Exercise aim: Return each line of the records below verbatim, omitting the pictures.

Data to use:
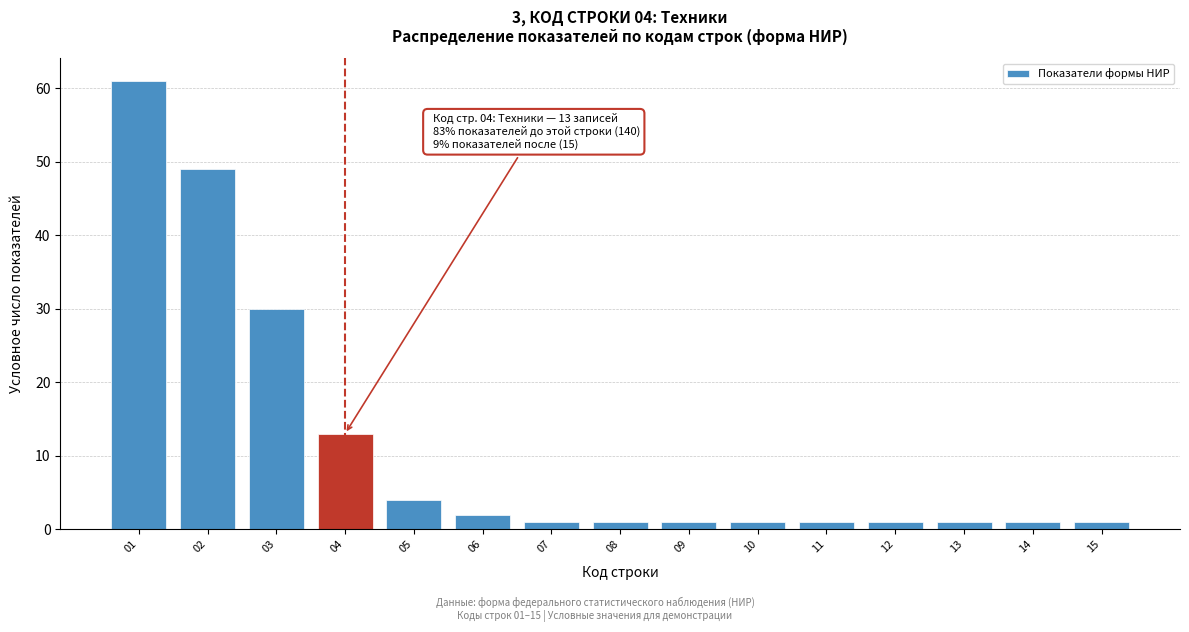

Reading left to right, what are all the values shown in this chart?

61	49	30	13	4	2	1	1	1	1	1	1	1	1	1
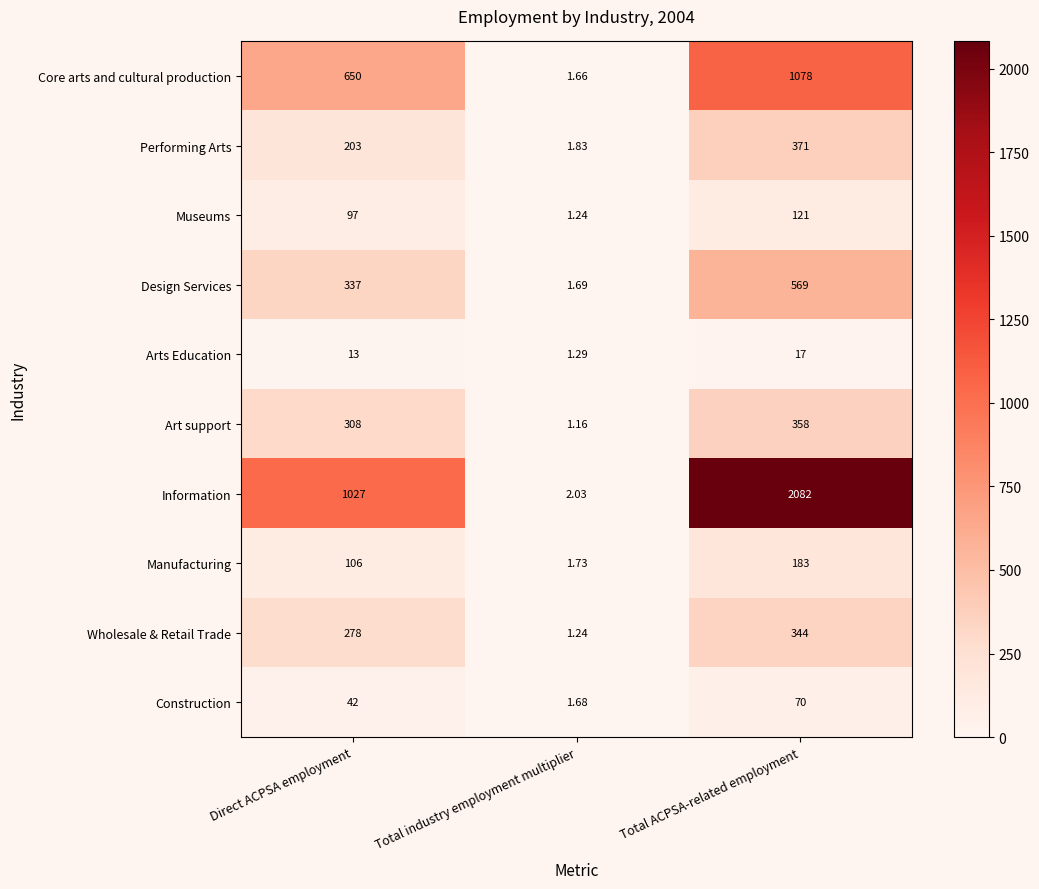

Which label corresponds to the smallest value in the chart?

Total industry employment multiplier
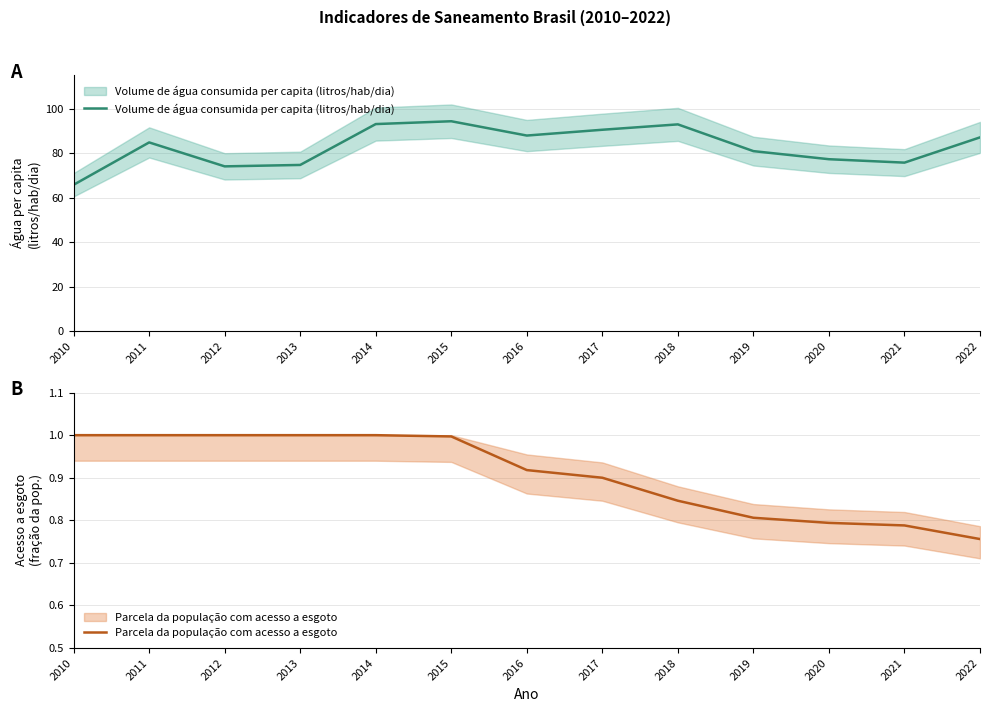

What is the difference between the second highest and minimum values in the Parcela da população com acesso a esgoto series?

0.2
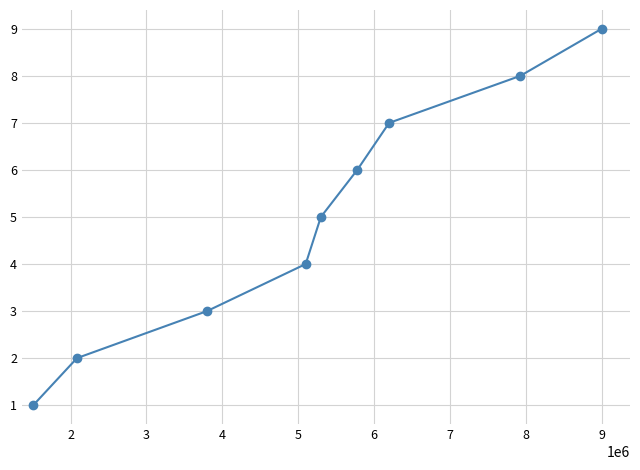

What is the average value?

5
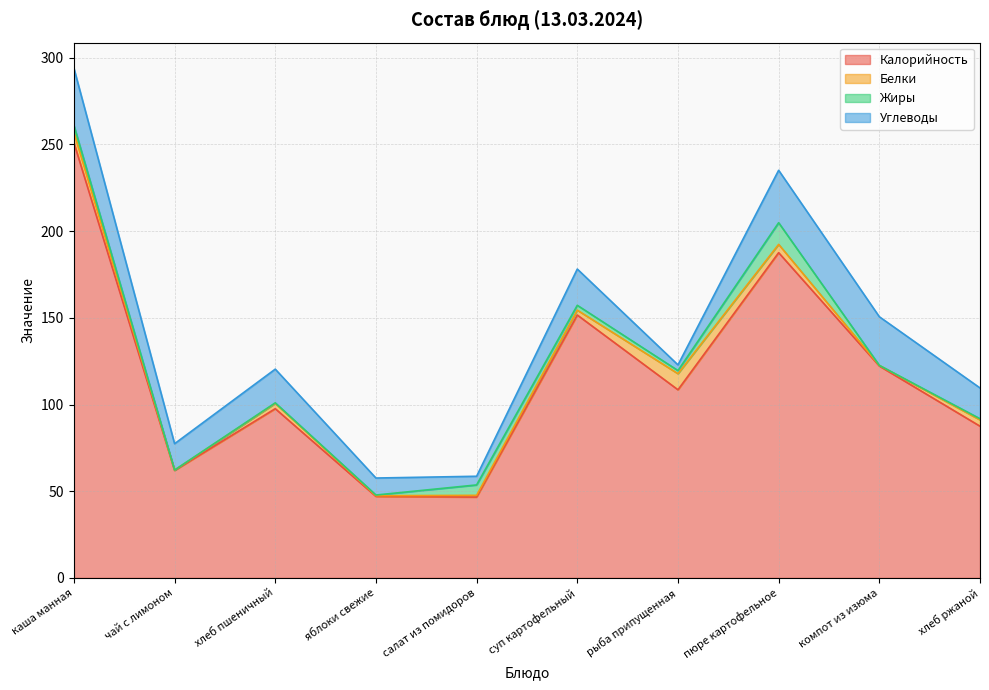

Reading left to right, transcribe all the data shown in this chart.

Калорийность: 251.0	62.0	97.6	47.0	46.6	151.6	108.5	187.6	122.2	87.5
Белки: 6.0	0.2	3.0	0.4	1.0	2.8	9.3	4.8	0.4	3.6
Жиры: 4.0	0.0	0.3	0.4	6.0	2.8	1.8	12.5	0.0	0.7
Углеводы: 33.0	15.2	19.4	9.8	5.0	20.9	3.3	30.2	28.1	17.8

Response to this exercise:
Reading left to right, what are all the values shown in this chart?

61	49	30	13	4	2	1	1	1	1	1	1	1	1	1

Which label corresponds to the smallest value in the chart?

Total industry employment multiplier

What is the difference between the second highest and minimum values in the Parcela da população com acesso a esgoto series?

0.2

What is the average value?

5

Reading left to right, transcribe all the data shown in this chart.

Калорийность: 251.0	62.0	97.6	47.0	46.6	151.6	108.5	187.6	122.2	87.5
Белки: 6.0	0.2	3.0	0.4	1.0	2.8	9.3	4.8	0.4	3.6
Жиры: 4.0	0.0	0.3	0.4	6.0	2.8	1.8	12.5	0.0	0.7
Углеводы: 33.0	15.2	19.4	9.8	5.0	20.9	3.3	30.2	28.1	17.8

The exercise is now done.